> **Текст для чтения**:
Датский поверенный в делах Фриман имел несколько информаторов, из которых «первый канал» в январе 1788 года обошелся в 222 риксдалера наличными. Но можно задаться вопросом, получал ли Фриман векселя, чтобы располагать деньгами. В первые месяцы года он не мог сообщить в Копенгаген почти ничего, кроме ложных слухов о путешествиях в разные страны и преувеличенных сведений от Разумовского о крупных займах Швеции в Нидерландах. Потом он знал то же, что и другие миссии о вооружениях шведского флота. Лишь когда в конце мая датская миссия получила подобающий статус, после того как Бернсторфф прислал министром в Стокгольм своего родственника Ревентлова, открылись возможности для прямых контактов с шведским двором. Но тогда было уже слишком поздно, датский кабинет уже не имел никакой реальной возможности воздействовать на военную политику Густава III.

Из представителей остальных держав прусский министр фон Лепелль был человеком незначительным; он, кажется, едва ли располагал какими-либо интересными сведениями о шведской политике помимо того, что узнавал из приходивших из Берлина инструкций. Все переговоры там велись шведским министром Кристианом фон Карисьеном, одним из видных дипломатов Густава III и поразительно самостоятельным в своих действиях. Он, однако, не был посвящен в военные планы, разве что догадывался о самом существенном. Лишь 25-го он предпринял переговоры с Херцбергом об общей шведско-прусской заинтересованности в ограничении растущей силы России. Поскольку же Херцберг считал войну между Швецией и Россией желательной, с тем чтобы Пруссия активным посредничеством смогла извлечь выгоды от обеих сторон, этот контакт не пошел дальше собственно контакта и ни к чему не обязывающих заверений в дружбе.

> **Условие задания**: Перепишите без изменений часть текста об иностранных дипломатах при шведском дворе: всё, начиная со слов «Датский поверенный в» и до слов «военную политику Густава III.» включительно. Этот материал с текстом никак не связан.

> **Исходный материал**:
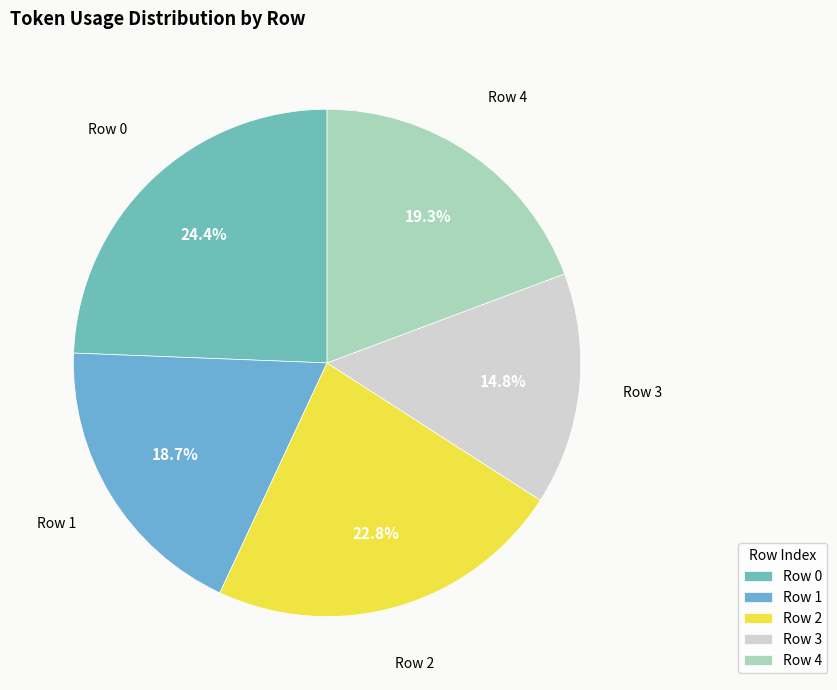

Is there a majority slice in this chart?

No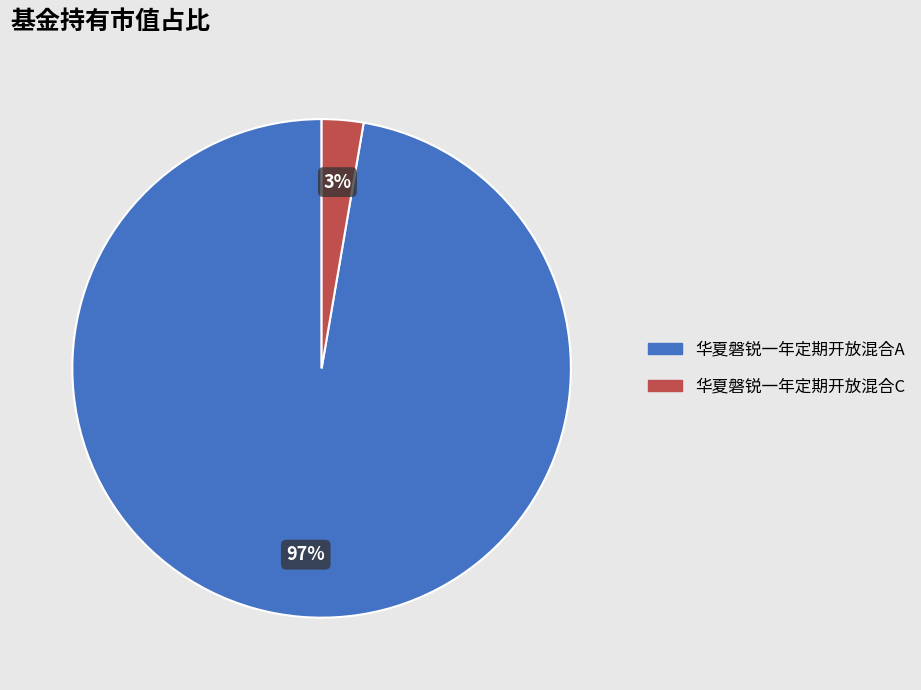

To the nearest percent, what is the average slice percentage?

50%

> **Решение задания**:
Датский поверенный в делах Фриман имел несколько информаторов, из которых «первый канал» в январе 1788 года обошелся в 222 риксдалера наличными. Но можно задаться вопросом, получал ли Фриман векселя, чтобы располагать деньгами. В первые месяцы года он не мог сообщить в Копенгаген почти ничего, кроме ложных слухов о путешествиях в разные страны и преувеличенных сведений от Разумовского о крупных займах Швеции в Нидерландах. Потом он знал то же, что и другие миссии о вооружениях шведского флота. Лишь когда в конце мая датская миссия получила подобающий статус, после того как Бернсторфф прислал министром в Стокгольм своего родственника Ревентлова, открылись возможности для прямых контактов с шведским двором. Но тогда было уже слишком поздно, датский кабинет уже не имел никакой реальной возможности воздействовать на военную политику Густава III.